The Economic Survey 2016-17 was tabled by Finance Minister Arun Jaitley on the first day of the Budget Session of Parliament.
The Survey highlighted challenges that India needs to overcome to achieve its goal of becoming a robust economy. The Survey notes the disruption caused by Centre's demonetisation drive but is hopeful of making long-term gains.
The Survey was prepared by the Finance ministry's Chief Economic Adviser Arvind Subramanian.
Here are the major takeaways of the economic survey 2016-17:
1) GDP growth: The survey said that the GDP gowth in 2016-17 will dip to 6.5 per cent, down from 7.6 per cent in the last fiscal, a direct consequence of the Centre's demonetisation drive.
However, it is likely to improve in the next fiscal as the survey pegs the GDP growth between 6.75 pc to 7.5 pc in 2017-18.
2) Adverse impact of Demonetisation: Demonetisation has surely hit the economy below the belt with survey predicting a decline in growth rate by 0.25-0.5 per cent. "The cash squeeze… will have significant implications for GDP, reducing 2016-17 growth by ¼ to ½ (0.25 to 0.5) percentage points compared to the baseline of 7%,”the survey said.
Note ban may affect supplies of certain agricultural products like sugar, milk, potatoes and onions and moderate the growth rate of industrial sector to 5.2 per cent this fiscal, from last fiscal's 7.4 per cent.
However, the Survey also hit an optimistic note saying, “demonetisation” would bring long-term benefits to the economy.
CEA Subramanian believes that the adverse impact of note ban on GDP growth will be transitional
3) Universal Basic Income: The Survey also proposes a Universal Basic Income as an alternative to the various social welfare schemes in an effort to alleviate poverty.
“… the UBI is a powerful idea whose time even if not ripe for implementation, is ripe for serious discussion,” the survey said.
It would cost between 4 and 5 per cent of GDP, the survey adds.
A form of universal basic income was tested in Madhya Pradesh in 2011, with direct cash transfers to the accounts of beneficiaries.
4) 'Labour migration at all-time high'
Migration of workers is at an all-time high, with female workers migrating at twice the rate compared to their male counterparts in the 2000s, notes the Survey.
“The study based on the analyses of new data sources and new methodologies also shows that the migration is accelerating and was particularly pronounced for females,” says an official statement.
5) Reduction in subsidies
The Survey notes that over the past two years, the government has made considerable progress toward reducing subsidies, especially related to petroleum products. Technology has been the main instrument for addressing the leakage problem and the pilots for direct benefit transfer in fertilizer represent a very important new direction in this regard, the survey adds.

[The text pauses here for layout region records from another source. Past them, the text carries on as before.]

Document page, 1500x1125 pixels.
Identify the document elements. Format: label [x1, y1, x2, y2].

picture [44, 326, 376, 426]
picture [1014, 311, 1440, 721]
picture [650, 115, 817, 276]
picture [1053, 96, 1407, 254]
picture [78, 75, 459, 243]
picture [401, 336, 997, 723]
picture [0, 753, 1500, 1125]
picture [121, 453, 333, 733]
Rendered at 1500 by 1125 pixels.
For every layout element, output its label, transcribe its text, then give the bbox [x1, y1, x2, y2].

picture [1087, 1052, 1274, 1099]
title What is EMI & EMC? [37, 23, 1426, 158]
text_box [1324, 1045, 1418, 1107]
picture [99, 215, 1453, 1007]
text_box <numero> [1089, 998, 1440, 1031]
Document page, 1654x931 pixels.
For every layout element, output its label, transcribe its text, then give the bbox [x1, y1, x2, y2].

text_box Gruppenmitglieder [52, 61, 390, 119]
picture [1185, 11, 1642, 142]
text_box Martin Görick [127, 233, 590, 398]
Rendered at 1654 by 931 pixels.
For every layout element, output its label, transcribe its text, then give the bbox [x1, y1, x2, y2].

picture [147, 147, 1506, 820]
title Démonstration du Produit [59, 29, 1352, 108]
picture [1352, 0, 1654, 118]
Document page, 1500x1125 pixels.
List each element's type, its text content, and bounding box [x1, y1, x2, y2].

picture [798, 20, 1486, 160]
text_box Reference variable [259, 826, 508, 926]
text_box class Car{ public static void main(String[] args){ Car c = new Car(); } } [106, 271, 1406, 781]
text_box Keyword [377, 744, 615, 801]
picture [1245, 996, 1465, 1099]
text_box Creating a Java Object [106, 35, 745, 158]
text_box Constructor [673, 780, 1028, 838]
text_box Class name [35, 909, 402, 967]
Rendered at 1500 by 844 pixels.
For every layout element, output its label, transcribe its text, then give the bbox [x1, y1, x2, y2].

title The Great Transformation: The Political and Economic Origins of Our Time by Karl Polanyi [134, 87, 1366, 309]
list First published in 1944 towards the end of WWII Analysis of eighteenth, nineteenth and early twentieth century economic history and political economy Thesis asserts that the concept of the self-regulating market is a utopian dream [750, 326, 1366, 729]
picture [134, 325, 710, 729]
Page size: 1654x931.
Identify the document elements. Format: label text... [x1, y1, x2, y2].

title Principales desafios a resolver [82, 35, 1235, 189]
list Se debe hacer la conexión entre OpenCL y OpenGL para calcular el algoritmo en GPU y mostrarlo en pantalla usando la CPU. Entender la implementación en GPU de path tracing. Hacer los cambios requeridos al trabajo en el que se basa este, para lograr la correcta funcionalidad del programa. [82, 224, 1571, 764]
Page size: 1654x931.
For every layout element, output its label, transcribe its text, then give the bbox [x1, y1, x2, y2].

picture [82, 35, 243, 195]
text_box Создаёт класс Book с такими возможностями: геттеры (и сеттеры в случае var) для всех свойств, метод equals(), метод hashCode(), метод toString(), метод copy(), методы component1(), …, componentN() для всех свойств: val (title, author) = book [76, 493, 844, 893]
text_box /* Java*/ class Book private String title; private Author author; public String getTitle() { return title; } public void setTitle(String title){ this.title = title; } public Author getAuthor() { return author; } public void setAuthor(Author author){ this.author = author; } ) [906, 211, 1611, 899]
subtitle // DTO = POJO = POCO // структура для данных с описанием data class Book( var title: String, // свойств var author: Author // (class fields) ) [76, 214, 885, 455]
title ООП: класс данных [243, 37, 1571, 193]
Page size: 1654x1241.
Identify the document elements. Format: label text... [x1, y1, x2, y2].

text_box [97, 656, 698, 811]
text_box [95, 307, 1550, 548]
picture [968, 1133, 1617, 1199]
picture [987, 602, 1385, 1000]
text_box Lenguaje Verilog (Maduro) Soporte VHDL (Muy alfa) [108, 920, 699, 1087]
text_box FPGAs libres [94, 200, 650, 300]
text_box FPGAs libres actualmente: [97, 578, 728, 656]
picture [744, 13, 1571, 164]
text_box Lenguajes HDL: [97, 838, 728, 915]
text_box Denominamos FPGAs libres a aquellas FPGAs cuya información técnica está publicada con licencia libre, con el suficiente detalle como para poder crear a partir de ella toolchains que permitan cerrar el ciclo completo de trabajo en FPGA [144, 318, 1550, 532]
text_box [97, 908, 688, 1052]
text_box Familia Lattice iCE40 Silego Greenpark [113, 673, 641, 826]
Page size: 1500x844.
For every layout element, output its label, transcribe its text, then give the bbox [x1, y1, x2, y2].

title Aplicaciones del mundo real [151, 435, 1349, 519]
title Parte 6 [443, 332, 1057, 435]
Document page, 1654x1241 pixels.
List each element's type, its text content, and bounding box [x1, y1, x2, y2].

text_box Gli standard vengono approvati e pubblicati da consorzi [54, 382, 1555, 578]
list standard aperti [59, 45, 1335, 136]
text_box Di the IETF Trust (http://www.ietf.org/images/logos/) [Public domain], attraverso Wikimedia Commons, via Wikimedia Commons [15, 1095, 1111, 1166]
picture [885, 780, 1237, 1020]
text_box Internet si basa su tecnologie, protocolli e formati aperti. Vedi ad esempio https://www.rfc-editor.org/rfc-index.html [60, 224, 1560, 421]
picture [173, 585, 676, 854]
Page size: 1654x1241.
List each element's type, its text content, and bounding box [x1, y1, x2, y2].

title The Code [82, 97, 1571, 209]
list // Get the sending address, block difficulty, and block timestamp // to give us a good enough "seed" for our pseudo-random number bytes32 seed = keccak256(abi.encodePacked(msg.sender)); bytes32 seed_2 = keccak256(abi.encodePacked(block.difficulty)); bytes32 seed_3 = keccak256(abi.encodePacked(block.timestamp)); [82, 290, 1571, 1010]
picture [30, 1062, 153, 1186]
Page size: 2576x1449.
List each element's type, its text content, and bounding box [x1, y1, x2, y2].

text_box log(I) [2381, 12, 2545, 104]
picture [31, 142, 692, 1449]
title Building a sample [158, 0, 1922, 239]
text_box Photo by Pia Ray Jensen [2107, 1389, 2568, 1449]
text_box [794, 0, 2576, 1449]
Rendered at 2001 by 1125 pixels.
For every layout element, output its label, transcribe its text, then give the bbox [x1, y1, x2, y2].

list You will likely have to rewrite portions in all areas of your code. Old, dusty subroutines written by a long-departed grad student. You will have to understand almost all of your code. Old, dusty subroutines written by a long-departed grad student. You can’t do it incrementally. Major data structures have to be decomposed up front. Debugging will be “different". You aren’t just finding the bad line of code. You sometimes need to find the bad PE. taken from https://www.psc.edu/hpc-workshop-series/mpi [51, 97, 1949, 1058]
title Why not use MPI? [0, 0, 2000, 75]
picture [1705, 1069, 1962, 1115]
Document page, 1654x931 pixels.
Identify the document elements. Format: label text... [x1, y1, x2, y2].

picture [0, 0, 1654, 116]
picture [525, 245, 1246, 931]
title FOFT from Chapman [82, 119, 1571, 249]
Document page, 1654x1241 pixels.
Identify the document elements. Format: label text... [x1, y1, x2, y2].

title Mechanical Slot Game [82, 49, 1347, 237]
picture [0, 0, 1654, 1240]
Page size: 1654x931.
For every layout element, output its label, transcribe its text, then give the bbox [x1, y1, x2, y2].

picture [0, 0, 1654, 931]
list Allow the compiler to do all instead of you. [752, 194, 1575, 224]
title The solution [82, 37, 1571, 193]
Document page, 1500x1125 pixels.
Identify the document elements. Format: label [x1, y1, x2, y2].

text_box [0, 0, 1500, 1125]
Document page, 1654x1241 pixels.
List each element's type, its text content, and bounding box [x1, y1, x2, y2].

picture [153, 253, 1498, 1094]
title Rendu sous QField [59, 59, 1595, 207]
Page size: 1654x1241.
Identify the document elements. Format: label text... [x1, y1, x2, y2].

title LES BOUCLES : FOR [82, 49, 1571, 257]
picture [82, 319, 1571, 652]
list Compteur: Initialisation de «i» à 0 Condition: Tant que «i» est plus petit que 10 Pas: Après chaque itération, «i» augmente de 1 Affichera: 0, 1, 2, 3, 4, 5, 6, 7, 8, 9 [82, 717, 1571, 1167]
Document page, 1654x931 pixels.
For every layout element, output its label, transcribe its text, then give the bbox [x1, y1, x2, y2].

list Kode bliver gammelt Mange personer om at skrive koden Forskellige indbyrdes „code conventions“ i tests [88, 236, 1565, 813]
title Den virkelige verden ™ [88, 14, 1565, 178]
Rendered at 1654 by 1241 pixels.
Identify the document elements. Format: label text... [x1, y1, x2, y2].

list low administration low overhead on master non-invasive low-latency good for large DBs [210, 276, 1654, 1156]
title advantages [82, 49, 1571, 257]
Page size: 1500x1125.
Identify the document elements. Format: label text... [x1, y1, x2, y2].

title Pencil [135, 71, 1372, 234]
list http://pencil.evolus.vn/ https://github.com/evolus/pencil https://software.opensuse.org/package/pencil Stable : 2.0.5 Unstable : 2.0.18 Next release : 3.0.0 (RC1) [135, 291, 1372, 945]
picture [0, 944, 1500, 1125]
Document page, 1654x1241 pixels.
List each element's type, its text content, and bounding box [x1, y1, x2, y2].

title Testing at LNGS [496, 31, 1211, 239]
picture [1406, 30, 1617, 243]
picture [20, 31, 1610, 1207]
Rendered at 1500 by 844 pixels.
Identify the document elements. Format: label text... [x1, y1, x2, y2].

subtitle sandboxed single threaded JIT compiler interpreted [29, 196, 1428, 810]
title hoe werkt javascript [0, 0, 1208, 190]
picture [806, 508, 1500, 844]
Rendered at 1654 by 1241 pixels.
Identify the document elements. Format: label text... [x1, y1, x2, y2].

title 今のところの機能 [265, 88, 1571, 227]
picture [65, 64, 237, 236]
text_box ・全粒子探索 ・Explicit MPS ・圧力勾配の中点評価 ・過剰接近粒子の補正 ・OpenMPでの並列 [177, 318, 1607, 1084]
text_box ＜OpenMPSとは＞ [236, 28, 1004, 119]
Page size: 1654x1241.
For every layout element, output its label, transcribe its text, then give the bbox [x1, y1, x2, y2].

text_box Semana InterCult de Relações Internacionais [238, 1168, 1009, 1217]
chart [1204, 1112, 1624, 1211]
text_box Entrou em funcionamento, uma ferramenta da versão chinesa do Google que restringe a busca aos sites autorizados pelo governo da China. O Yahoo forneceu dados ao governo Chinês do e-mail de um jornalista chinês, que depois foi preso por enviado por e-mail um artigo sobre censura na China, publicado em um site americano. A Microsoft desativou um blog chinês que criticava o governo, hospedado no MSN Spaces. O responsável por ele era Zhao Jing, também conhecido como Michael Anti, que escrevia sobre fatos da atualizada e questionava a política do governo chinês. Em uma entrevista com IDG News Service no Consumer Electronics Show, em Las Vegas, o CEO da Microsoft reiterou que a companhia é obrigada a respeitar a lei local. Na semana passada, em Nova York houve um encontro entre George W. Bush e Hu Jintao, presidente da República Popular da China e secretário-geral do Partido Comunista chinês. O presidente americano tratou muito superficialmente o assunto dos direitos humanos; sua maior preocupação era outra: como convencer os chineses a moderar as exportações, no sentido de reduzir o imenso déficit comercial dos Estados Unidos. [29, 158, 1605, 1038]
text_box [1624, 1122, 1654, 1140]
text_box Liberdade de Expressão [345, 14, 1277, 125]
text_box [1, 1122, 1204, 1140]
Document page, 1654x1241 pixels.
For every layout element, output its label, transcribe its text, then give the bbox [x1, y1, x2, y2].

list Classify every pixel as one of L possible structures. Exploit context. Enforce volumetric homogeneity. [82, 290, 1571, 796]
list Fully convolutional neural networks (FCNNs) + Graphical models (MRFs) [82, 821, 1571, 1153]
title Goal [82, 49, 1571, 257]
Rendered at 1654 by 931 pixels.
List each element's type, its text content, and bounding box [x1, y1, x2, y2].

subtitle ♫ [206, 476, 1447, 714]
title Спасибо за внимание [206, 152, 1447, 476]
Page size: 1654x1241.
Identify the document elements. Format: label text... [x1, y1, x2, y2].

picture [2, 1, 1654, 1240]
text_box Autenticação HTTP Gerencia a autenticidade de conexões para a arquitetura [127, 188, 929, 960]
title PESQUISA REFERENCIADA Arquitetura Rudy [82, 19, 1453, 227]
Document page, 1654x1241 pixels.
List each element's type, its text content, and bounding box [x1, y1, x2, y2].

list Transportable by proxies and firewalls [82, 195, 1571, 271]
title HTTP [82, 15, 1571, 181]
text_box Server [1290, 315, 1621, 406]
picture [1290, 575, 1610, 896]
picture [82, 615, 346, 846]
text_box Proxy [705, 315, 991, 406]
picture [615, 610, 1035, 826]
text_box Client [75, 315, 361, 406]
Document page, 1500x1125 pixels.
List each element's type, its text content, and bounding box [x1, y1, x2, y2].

6) Poor public redistribution system
The survey says that the redistribution by the government is far from efficient in targeting the poor. This is intrinsic to current programs because spending is likely to be greatest in states with better institutions and which will therefore have fewer poor. At the level of the states, competitive populism is more in evidence than competitive service delivery.